Ne 8,2-4a.5-6.8-10; Sal 18 (19); 1Cor 12,12-30;
Lc 1,1-4; 4,14-21
Il Sal 18 è un meraviglioso inno che celebra la
Sapienza di Dio, il quale ordina e regge l’universo e dirige e vivifica lo
spirito e il cuore dell’uomo. La seconda parte dell’inno, da cui è tratto
l’odierno salmo responsoriale, è un testo didattico sulla legge. L’autore tesse
l’elogio della legge divina: essa è pura, radiosa ed eterna; rinfranca l’anima
e dona saggezza ai semplici. La legge fondamentale dell’alleanza, cioè il
Decalogo, nella Bibbia è detta semplicemente “le dieci parole” (Es 34,28; Dt 4,13;
10,4). All’uomo che cerca il perché del mondo, della vita, Dio offre la sua
Parola., che è Parola viva, sicura, indirizzo per la nostra esistenza; Parola
divenuta persona, uno di noi, Gesù il nostro Salvatore. In Cristo Gesù la legge
è stata adempiuta una volta per tutte (cf. Mt 5,17). Perciò per il cristiano
l’osservanza della legge si risolve in un rapporto personale d’amore con
Cristo.
Nelle tre letture odierne, ritorna
ripetutamente il tema della legge/parola di Dio. È una legge fatta di precetti,
quella presentata da Esdra ai rimpatriati dall’esilio babilonese (prima
lettura). È una legge interiore, come la vita dentro il corpo, che muove le
membra a svolgere ciascuna una missione, quella presentata da san Paolo ai
cristiani di Corinto (seconda lettura). E applicando a noi le parole di Gesù
pronunciate nella sinagoga di Nazaret (vangelo), questa legge interiore è lo
Spirito Santo che è sopra di noi e ci spinge e ci guida ad agire in una maniera
liberante, significativa per noi e per gli altri. Le tre letture bibliche ci
danno l’idea di una legge/parola, che viene via via interiorizzandosi, fino a
diventare uno spirito che si compenetra col nostro spirito secondo le parole di
Gesù: “Lo Spirito del Signore è sopra di me”.
Il Catechismo
della Chiesa Cattolica (n.108) afferma, citando san Bernardo di
Chiaravalle, che “il cristianesimo è la religione della parola di Dio, non di
una parola scritta e muta, ma del Verbo incarnato e vivente”. Il Dio della
Bibbia, a differenza degli idoli dei pagani, non è un dio muto. È un Dio
vivente, che parla all’uomo in molteplici modi. È soprattutto in Cristo che la
parola di Dio prende corpo e si rivolge all’uomo, e da scrittura o semplice
parola diventa persona. Tutte le parole della Bibbia ci parlano di Cristo, come
profezia o come evento. Ha detto bene il grande Dottore della Scrittura, san
Girolamo, che “ignorare le Scritture è ignorare Cristo”. Abbiamo sentito le
parole di Gesù nella sinagoga, che dopo aver letto un brano del profeta Isaia,
si rivolge ai presenti con questa solenne affermazione: “Oggi è compiuta questa
Scrittura che voi avete ascoltato”. Con altrettanta chiarezza, Gesù, la sera
della sua risurrezione appare agli apostoli e dice: “bisogna che si compiano
tutte le cose scritte su di me nella Legge di Mosè, nei Profeti e nei Salmi”
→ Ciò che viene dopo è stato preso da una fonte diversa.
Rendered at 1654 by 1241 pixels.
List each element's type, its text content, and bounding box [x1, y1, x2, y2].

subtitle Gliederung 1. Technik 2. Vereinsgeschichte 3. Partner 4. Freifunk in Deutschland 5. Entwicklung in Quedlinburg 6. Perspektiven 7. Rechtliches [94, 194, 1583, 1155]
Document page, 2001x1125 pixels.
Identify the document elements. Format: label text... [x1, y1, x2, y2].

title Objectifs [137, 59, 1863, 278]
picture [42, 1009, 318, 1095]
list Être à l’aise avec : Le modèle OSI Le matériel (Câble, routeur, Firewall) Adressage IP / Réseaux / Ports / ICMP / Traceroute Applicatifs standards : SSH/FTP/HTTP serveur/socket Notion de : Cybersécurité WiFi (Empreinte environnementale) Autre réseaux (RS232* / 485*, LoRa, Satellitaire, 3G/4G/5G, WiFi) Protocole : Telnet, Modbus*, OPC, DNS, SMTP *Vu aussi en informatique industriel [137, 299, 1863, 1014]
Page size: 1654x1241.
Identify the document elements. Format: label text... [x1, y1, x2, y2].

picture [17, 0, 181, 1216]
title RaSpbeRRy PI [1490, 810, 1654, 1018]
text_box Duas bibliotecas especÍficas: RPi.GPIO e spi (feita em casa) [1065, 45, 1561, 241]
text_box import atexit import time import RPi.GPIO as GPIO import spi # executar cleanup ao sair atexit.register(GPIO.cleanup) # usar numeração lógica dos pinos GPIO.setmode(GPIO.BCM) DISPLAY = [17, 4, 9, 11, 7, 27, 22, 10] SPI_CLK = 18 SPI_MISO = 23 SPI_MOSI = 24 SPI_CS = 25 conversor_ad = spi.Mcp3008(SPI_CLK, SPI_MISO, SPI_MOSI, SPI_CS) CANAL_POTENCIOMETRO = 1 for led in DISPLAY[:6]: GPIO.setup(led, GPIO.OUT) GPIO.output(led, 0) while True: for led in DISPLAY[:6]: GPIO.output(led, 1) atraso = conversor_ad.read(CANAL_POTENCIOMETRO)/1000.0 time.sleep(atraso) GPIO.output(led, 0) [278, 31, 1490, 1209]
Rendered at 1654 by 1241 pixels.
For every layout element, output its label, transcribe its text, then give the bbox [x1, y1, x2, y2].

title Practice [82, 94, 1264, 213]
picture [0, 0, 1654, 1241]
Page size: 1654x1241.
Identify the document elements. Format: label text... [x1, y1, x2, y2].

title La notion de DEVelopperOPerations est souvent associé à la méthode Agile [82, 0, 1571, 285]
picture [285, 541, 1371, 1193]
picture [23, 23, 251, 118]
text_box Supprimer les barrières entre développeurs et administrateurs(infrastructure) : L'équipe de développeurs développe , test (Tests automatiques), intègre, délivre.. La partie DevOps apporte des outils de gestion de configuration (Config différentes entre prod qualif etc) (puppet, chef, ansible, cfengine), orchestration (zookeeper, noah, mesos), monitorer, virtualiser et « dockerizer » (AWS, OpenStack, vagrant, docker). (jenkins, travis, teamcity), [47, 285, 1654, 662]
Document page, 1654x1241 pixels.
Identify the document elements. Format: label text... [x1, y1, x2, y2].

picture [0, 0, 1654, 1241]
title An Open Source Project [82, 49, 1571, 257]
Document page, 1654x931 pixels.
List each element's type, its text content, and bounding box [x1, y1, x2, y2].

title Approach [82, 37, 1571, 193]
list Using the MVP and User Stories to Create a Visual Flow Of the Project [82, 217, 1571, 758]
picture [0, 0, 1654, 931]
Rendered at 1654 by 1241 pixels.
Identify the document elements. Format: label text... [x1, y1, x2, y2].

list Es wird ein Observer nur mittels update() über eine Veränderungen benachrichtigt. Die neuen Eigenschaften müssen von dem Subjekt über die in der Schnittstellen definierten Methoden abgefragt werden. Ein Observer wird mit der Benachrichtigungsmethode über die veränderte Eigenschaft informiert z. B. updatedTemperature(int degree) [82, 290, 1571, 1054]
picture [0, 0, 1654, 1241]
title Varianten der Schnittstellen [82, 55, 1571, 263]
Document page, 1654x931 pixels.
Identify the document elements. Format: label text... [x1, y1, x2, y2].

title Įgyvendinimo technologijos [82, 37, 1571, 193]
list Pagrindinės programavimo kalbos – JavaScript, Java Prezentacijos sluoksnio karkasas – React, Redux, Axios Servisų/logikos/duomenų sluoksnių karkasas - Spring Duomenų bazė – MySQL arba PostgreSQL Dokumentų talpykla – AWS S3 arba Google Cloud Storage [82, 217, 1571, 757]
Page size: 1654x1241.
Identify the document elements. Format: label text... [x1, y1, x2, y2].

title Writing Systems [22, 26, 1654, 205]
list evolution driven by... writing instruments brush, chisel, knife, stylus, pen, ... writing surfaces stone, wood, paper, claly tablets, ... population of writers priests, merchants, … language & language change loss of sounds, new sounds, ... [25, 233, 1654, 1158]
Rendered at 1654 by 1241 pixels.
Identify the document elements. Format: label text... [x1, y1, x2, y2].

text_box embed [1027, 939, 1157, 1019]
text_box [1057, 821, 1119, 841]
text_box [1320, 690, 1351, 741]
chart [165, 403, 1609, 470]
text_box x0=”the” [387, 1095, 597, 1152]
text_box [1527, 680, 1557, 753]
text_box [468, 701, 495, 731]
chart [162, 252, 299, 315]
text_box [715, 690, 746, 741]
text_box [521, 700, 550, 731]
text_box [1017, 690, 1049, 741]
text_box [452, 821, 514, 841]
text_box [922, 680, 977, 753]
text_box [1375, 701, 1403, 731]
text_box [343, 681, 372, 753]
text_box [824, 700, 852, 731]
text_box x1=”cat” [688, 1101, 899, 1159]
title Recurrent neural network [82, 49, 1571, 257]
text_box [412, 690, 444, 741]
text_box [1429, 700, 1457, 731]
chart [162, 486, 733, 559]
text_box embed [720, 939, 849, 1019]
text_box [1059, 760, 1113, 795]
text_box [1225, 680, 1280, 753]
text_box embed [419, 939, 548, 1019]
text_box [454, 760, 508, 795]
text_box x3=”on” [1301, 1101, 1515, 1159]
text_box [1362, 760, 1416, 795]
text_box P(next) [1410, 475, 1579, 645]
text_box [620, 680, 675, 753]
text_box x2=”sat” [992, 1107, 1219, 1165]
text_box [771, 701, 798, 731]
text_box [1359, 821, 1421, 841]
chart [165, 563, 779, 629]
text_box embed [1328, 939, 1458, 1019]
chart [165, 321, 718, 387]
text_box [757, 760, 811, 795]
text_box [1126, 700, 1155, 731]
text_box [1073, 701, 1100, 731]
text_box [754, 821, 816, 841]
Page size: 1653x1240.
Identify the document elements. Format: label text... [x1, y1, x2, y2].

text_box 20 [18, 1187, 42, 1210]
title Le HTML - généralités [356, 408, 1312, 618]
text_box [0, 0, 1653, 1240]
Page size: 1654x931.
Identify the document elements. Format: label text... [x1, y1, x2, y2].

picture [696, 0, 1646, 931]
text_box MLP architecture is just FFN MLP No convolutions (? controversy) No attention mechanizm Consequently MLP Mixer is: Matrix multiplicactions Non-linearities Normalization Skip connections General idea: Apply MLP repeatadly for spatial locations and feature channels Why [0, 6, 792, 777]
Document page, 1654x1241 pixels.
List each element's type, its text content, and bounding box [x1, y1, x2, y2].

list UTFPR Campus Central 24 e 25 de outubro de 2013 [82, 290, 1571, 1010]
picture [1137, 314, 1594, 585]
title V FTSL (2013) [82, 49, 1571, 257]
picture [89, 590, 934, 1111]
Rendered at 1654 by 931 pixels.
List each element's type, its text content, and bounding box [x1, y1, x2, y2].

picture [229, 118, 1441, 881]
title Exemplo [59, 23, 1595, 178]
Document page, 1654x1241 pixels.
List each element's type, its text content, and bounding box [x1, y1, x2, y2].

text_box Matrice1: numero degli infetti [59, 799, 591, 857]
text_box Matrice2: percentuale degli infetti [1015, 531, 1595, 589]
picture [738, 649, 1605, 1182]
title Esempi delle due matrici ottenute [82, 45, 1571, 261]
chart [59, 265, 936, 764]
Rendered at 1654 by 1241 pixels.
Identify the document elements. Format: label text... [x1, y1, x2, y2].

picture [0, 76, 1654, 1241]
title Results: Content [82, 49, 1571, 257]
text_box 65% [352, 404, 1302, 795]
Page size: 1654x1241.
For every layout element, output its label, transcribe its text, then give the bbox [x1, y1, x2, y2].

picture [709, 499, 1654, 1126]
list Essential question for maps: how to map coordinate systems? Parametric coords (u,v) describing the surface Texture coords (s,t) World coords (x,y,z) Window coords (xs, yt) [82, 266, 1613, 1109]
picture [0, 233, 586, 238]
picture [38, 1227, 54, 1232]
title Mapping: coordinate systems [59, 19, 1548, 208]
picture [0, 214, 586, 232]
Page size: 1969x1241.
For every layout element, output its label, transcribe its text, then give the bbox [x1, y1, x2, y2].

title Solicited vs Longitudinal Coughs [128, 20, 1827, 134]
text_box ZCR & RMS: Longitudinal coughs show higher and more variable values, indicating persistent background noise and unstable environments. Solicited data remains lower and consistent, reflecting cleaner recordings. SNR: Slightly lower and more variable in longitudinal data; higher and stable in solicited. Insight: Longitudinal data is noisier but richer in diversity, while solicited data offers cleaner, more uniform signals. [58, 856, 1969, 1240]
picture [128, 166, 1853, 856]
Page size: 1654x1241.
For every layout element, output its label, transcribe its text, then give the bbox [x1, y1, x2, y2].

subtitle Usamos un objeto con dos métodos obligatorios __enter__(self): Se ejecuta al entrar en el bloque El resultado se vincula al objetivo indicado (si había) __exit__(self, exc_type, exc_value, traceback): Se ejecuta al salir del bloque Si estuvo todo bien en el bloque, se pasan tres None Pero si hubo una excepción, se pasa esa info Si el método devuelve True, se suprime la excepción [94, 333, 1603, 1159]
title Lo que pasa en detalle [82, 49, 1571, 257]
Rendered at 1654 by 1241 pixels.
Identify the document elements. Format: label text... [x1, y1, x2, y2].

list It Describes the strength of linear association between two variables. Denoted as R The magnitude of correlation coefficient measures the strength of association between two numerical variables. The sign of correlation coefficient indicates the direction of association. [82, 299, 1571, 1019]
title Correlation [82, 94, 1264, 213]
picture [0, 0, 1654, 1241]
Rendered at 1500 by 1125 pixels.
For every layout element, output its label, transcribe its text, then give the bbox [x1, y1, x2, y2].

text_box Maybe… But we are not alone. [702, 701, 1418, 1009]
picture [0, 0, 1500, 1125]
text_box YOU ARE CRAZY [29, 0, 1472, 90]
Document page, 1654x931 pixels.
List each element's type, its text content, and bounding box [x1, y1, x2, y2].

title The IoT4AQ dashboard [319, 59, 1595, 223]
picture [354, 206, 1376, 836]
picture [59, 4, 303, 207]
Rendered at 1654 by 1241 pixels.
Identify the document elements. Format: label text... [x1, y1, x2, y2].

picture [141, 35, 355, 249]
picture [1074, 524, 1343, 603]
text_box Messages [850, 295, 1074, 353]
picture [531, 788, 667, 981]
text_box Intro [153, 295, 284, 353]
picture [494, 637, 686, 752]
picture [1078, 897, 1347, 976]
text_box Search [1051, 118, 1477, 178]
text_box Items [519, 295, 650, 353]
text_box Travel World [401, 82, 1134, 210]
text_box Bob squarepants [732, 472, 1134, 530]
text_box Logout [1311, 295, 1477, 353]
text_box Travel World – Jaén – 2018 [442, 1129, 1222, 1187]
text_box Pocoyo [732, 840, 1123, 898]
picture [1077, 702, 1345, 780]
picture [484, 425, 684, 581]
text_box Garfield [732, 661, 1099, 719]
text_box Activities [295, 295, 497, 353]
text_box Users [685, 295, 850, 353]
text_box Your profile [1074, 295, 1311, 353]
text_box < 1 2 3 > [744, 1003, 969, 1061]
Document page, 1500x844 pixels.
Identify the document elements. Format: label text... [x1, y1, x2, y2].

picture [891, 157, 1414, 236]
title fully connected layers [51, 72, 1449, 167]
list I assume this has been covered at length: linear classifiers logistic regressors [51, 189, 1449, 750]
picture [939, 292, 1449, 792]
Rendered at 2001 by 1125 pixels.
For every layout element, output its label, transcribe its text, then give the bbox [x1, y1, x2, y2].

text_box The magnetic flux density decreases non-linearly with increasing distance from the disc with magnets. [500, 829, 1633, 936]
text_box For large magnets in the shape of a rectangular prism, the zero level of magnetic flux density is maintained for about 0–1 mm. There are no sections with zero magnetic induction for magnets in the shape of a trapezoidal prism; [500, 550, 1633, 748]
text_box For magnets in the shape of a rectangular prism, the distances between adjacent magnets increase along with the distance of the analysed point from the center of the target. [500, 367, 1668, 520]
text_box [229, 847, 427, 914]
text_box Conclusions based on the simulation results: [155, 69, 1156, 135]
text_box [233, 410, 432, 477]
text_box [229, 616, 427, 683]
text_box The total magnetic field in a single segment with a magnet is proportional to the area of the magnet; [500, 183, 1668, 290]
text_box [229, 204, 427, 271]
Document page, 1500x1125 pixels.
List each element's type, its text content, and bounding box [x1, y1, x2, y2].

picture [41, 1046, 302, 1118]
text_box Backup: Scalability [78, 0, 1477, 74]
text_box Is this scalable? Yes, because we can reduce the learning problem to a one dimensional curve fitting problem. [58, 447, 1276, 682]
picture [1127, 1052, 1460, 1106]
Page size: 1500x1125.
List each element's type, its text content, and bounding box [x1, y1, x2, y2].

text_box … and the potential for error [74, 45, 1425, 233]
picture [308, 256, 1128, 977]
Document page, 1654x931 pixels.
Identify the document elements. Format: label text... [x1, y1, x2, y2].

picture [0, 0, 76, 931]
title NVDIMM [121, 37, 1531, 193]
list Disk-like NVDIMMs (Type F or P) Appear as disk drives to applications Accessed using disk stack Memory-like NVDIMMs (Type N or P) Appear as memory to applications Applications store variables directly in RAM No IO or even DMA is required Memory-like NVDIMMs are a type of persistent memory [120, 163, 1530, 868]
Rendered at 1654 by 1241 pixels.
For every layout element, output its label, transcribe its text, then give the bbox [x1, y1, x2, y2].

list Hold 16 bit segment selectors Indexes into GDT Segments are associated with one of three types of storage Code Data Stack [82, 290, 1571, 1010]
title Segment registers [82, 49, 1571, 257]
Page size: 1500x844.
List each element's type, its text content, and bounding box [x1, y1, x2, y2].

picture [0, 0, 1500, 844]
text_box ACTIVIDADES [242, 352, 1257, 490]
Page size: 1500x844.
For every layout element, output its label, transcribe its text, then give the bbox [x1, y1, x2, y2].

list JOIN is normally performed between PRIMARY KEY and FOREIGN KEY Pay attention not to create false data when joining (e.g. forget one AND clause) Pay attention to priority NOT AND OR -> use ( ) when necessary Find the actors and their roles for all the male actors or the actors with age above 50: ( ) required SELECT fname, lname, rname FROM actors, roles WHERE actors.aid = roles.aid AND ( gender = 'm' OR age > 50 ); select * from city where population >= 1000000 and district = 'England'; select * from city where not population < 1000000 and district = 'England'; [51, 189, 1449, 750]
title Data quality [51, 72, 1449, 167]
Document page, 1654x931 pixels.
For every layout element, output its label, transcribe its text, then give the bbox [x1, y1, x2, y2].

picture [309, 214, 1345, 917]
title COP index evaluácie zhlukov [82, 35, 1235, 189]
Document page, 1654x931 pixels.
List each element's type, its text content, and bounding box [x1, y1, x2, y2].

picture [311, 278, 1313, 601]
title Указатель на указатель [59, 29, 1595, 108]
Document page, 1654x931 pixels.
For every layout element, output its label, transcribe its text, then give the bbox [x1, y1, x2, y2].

(Lc 24,44). In Cristo tutte le promesse di Dio diventano “sì” (cf. 2Cor 1,20).
Nella parola di Dio che viene proclamata ogni
domenica nell’assemblea eucaristica è Cristo stesso che parla a noi, ci si
rivela e ci interpella. Egli continua ad annunziare la buona novella della
salvezza. Per questo l’ascolto e l’accoglienza della Parola diventa sempre
esperienza gioiosa dell’oggi della salvezza. Forse la nostra cultura ha perso
un po’ il senso e il valore della parola e, quindi, anche della parola di Dio.
Forse anche noi la pensiamo come l’imperatore Marco Aurelio che diceva: “il
linguaggio serve per nascondere il pensiero degli uomini”. Non di rado le
nostre parole sono parole vuote, finte, incoerenti con la vita. La parola di
Gesù invece è, come egli stesso ha detto, “spirito e vita” (Gv 6,63).